In 1978 famed stress expert Hans Selye addressed the American Hospital Association.
"I've written over twenty books on stress & health," Dr. Selye told us. "My publisher said I had to reduce my work to a simple brochure." (The audience chuckled.) "Then my publisher asked me to condense my message to just one catch phrase." The audience laughed harder & waited expectantly.
"Strive for your highest attainable aim but don't put up resistance in vain," Selye announced.
We condemn sound bites…and we live by them (even as we recognize that no phrase can communicate the beauty in fading flowers.) "Make America great again." "I'm with her."

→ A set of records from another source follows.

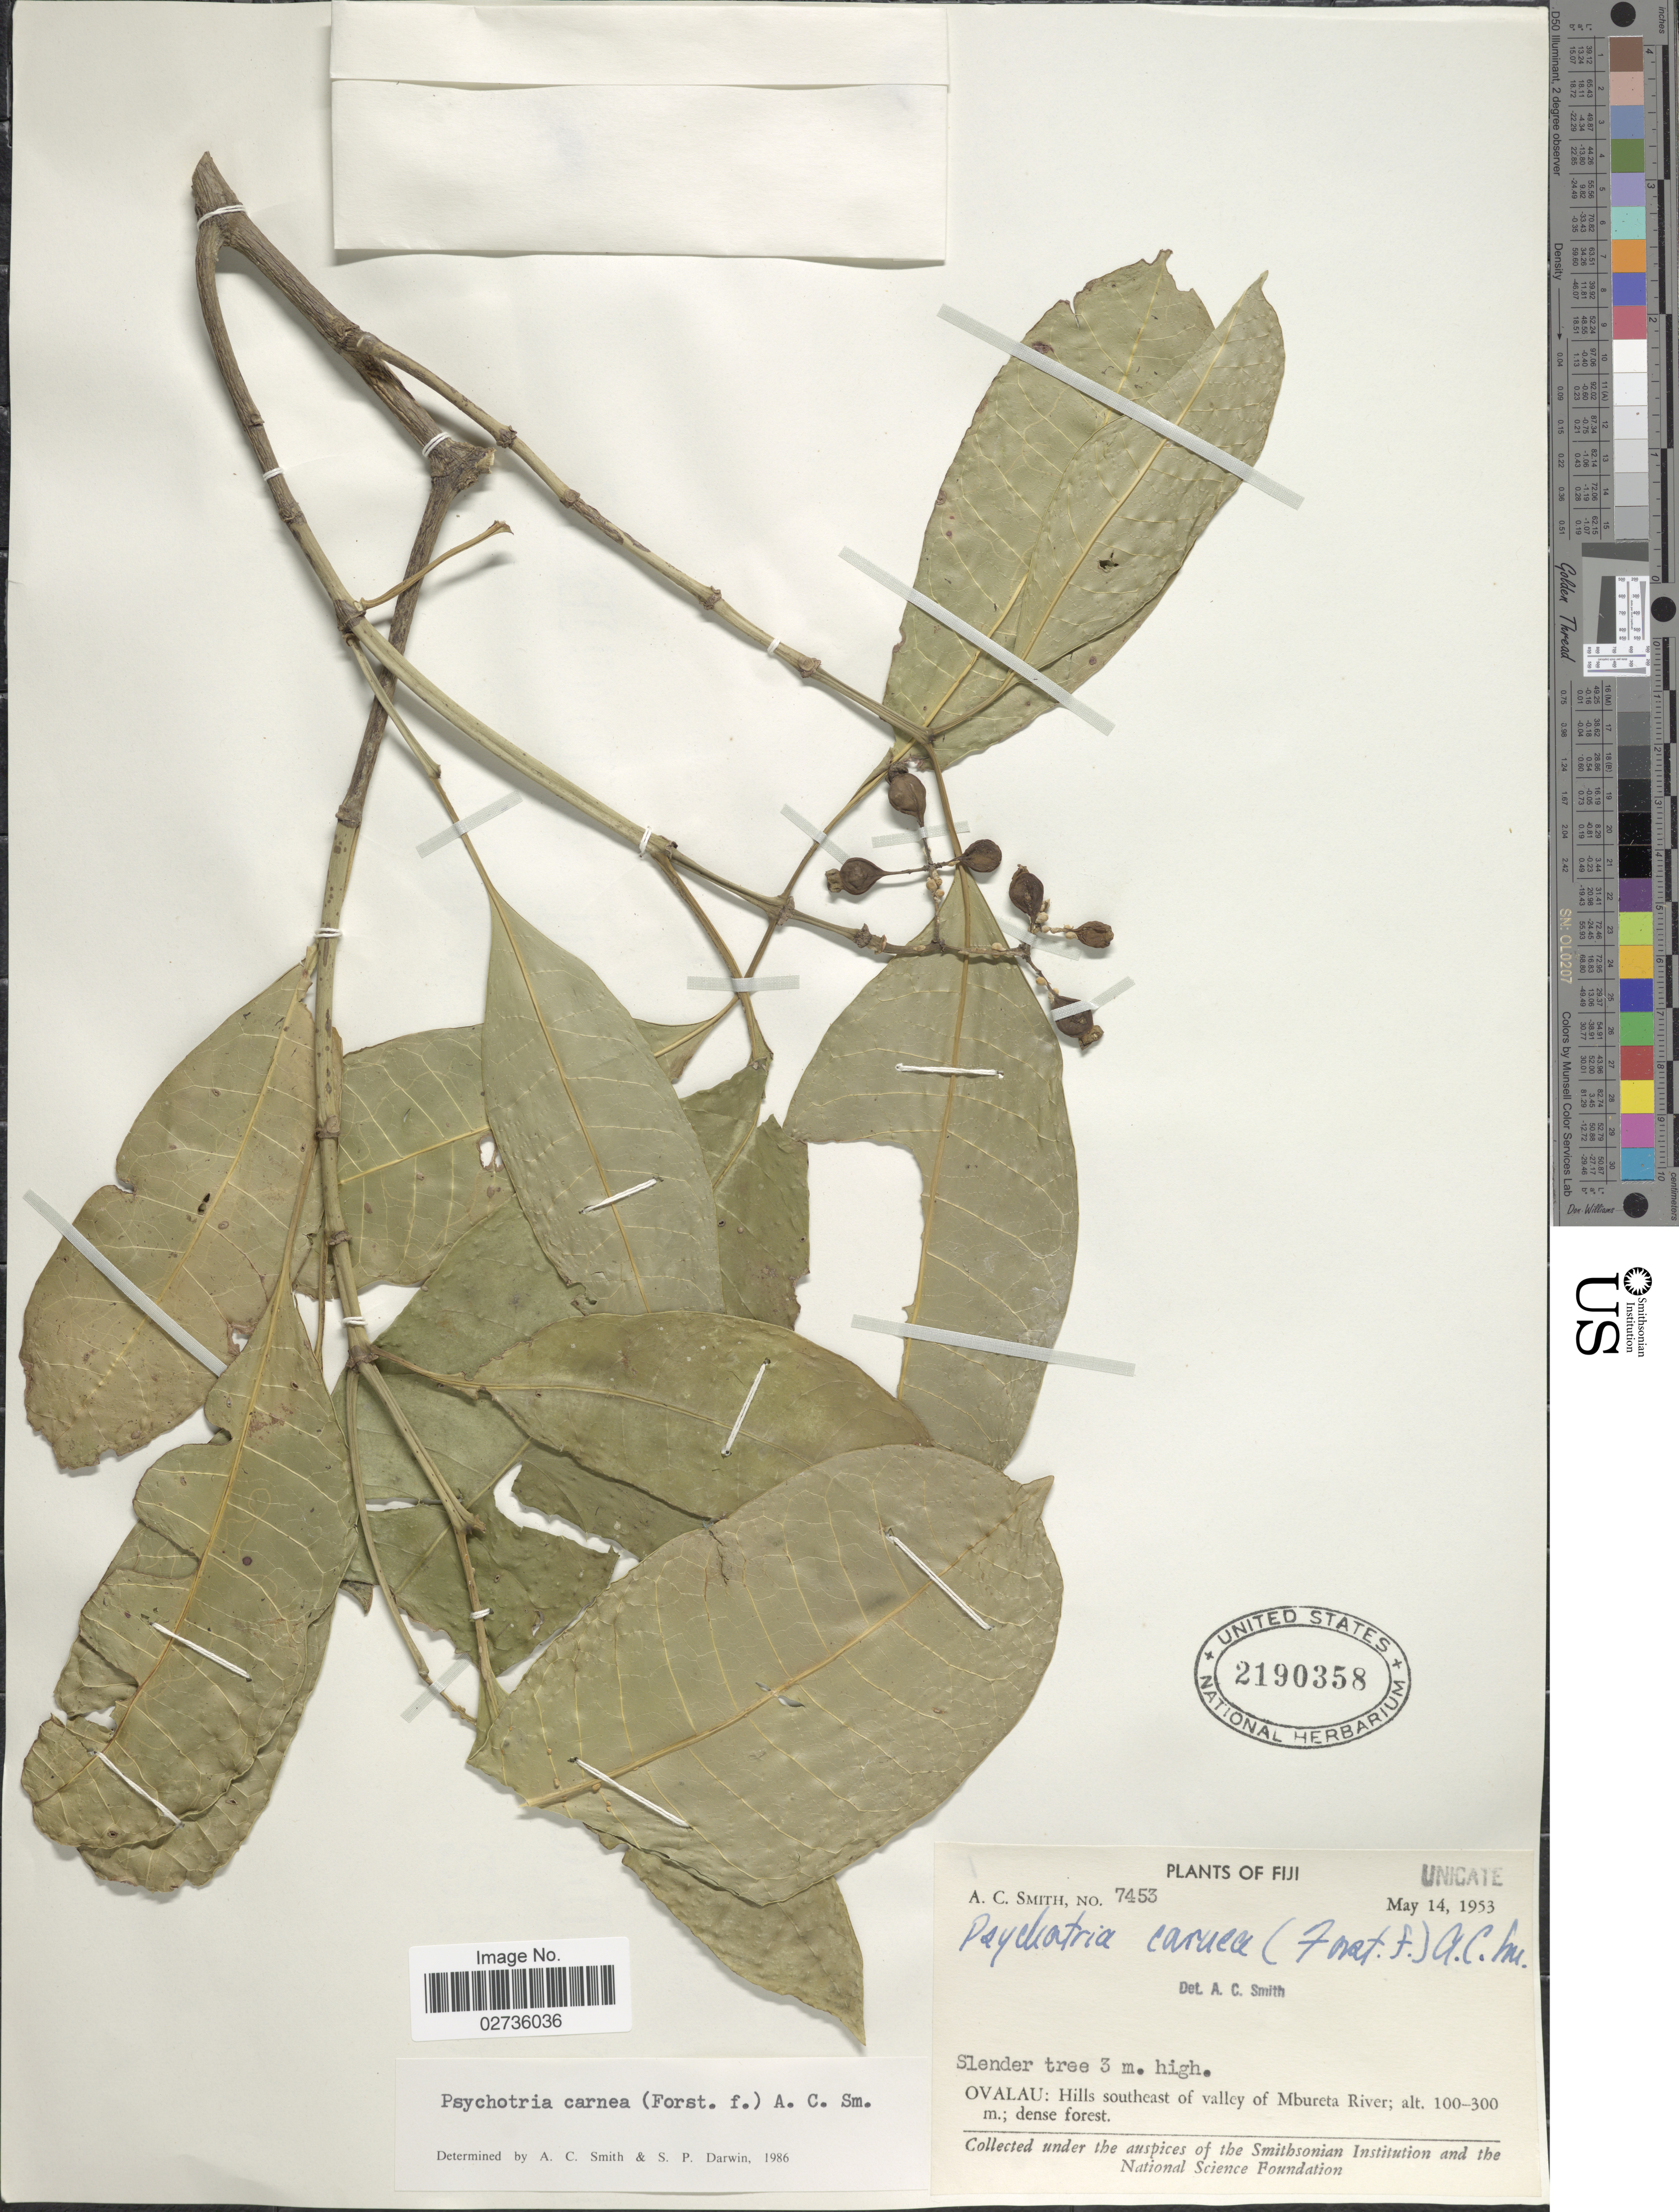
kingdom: Plantae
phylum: Tracheophyta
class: Magnoliopsida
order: Gentianales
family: Rubiaceae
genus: Psychotria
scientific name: Psychotria carnea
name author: (G. Forst.) A.C. Sm.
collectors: A. C. Smith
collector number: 7453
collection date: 1953-05-14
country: Fiji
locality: Ovalau: Hills southeast of valley of Mbureta River.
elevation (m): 100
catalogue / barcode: US 2190358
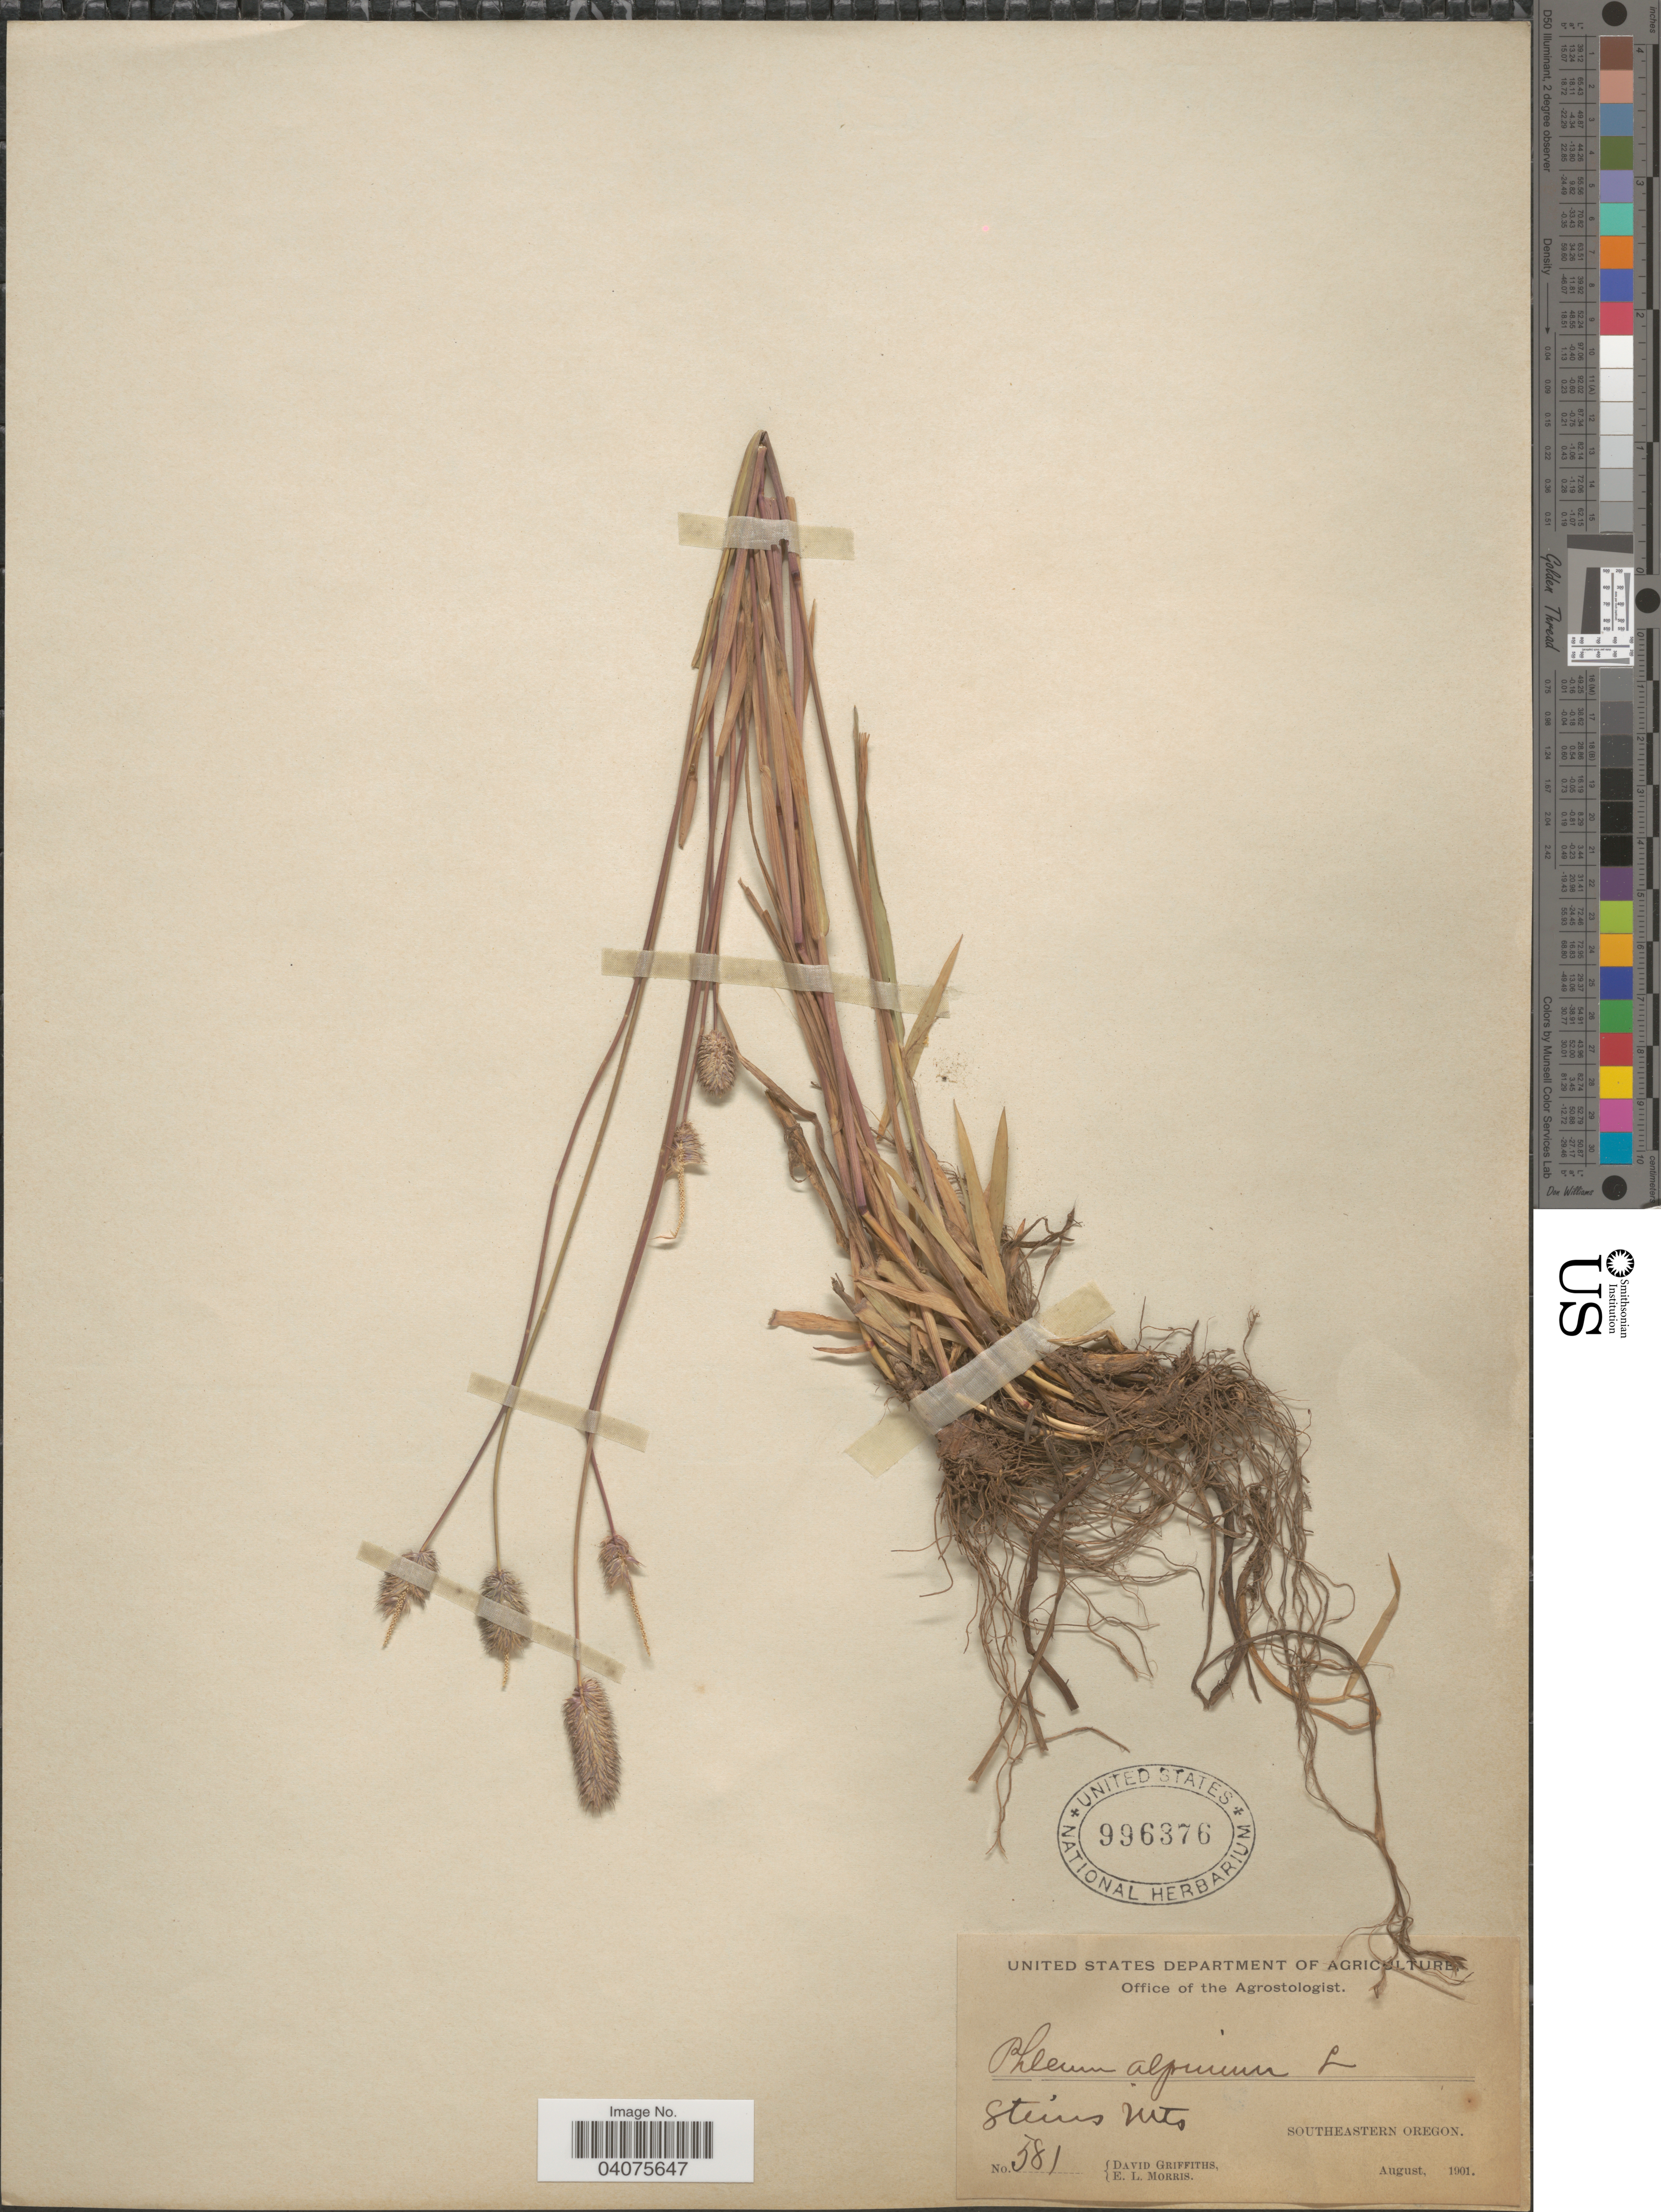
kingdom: Plantae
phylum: Tracheophyta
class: Liliopsida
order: Poales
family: Poaceae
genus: Phleum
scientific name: Phleum alpinum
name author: L.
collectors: D. Griffiths & E. Morris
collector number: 581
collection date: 1901-08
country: United States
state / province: Oregon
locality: Steins Mts. Southeastern Oregon.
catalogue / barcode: US 996376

Is it the world's complexity that favors Tweets over thoughtful analysis? Politicians, particularly Donald Trump, understand the power of catch phrases. He is a genius at transforming otherwise decent folks into lynch mobs with a few words. Notice how he takes unproven allegations against Hillary Clinton, labels her "Crooked Hillary" & then goads his crowds into chants of, "Lock her up."
Health care is also rife with catch phrases that affect health. My favorite was spoken by magazine editor Norman Cousins who encouraged the sickest among: "We are so much stronger than we think we are." He knew whereof he spoke. He had survived a terminal diagnosis by defying his doctor's advice & healing himself with laughter.
Caregivers can engage their healing skills in the wake of this election stress. Consider the healing in Beth Ritter-Conn's ten word phrase, "…healing has to begin where hurt has been the greatest."
Here is a four-word condensation of my life work: Live love, not fear.
Saint John, however, needed only three to deliver history's finest catch phrase: "God is love."